You might want to read "Britania Unchained" which very much says that they want to dismantle the NHS. There's a bunch of current Conservative politicians who want to effectively dismantle the NHS and implement a US style system. They're very clear about this.
The book doesn't say they want to replace the NHS with a US style system. Have you read it? I haven't but according to the Guardian - the least friendly and neutral reviewers imaginable - they argue for a French style system instead:
https://www.theguardian.com/politics/2012/aug/22/britannia-u...
Sometimes these are less fearsome than you might expect – Raab likes the French healthcare system; Truss admires the German economy – but often the foreign models cited are Asian
Observe: no mention of the USA. But it seems that the book must hardly mention health, given that healthcare isn't even mentioned on the Wikipedia summary of the book and the Guardian review mentions it only in passing.

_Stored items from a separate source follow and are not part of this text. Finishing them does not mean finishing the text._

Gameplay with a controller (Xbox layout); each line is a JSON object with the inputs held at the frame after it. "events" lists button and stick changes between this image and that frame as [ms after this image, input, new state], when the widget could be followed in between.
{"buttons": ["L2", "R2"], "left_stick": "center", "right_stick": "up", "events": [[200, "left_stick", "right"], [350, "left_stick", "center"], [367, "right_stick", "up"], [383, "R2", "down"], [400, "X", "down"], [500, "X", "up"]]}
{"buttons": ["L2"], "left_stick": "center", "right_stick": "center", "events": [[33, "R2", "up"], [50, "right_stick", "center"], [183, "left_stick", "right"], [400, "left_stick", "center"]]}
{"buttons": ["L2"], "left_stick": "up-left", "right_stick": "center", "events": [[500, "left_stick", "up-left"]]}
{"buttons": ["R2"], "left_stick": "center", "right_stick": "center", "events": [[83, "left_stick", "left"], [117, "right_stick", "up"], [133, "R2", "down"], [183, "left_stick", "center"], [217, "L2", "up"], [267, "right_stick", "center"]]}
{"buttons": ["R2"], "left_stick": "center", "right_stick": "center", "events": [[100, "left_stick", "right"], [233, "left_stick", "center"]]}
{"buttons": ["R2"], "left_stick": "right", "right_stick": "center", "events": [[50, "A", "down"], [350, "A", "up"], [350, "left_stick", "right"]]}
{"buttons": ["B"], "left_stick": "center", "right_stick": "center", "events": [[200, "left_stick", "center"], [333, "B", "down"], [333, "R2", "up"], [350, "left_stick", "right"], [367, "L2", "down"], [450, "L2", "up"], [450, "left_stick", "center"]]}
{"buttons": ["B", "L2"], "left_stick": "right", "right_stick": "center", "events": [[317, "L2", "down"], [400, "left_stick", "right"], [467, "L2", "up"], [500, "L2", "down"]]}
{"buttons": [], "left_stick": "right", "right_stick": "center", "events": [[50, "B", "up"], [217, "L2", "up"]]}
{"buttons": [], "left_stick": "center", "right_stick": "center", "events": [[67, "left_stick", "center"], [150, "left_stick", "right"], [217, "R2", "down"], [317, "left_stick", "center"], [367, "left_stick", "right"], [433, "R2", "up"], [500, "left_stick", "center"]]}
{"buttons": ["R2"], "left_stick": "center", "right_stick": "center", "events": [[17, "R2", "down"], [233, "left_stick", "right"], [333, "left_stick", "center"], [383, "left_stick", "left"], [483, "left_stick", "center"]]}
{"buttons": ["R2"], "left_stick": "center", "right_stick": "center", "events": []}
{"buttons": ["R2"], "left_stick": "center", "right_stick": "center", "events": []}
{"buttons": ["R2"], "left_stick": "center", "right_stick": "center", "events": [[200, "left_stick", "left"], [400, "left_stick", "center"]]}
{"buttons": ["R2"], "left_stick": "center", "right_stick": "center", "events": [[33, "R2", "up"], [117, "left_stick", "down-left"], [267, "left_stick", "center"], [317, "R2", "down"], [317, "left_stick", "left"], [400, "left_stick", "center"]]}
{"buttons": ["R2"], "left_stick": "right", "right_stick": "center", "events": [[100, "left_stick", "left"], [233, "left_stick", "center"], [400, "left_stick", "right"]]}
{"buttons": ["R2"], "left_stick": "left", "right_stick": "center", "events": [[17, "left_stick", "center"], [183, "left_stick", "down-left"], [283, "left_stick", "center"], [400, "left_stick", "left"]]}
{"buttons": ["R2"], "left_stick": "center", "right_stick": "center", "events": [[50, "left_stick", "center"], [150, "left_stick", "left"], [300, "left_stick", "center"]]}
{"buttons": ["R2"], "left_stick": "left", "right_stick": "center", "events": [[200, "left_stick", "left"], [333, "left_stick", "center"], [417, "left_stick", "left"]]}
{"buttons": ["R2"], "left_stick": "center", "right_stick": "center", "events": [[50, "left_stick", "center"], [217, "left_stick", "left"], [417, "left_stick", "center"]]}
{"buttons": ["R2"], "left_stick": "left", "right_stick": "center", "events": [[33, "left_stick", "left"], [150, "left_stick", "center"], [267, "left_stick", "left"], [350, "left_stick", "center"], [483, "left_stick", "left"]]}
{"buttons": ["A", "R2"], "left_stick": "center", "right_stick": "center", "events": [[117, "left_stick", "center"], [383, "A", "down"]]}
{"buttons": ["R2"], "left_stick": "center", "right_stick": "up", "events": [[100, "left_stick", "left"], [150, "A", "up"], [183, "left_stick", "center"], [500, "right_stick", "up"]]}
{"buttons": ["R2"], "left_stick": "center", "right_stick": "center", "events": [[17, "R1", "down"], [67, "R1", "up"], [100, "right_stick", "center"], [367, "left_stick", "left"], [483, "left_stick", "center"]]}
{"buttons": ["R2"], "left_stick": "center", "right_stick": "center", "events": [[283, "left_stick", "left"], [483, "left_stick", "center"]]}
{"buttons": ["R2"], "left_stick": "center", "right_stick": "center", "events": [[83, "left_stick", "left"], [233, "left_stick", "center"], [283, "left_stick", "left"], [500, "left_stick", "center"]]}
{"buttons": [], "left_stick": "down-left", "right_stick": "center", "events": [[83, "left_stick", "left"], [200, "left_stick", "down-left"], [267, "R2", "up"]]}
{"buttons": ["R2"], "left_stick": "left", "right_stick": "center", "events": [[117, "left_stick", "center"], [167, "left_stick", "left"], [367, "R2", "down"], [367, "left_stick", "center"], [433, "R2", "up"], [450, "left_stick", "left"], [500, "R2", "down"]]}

The idea that the Tories hate the NHS for ideological reasons and want the US system is a common idea on the British left, but that's not what they really think. What they really think is that the NHS is a lost cause and a European health insurance model would work better. They also think a US style economy would be beneficial. Given that the US is now a lot richer than the UK and their economy is motoring ahead, it seems the book's prediction of a "slide into mediocrity" has come true. The ultimate determinant is wealth - given enough of a gap, a poor Britain will always have worse outcomes than a rich USA regardless of how healthcare costs are paid.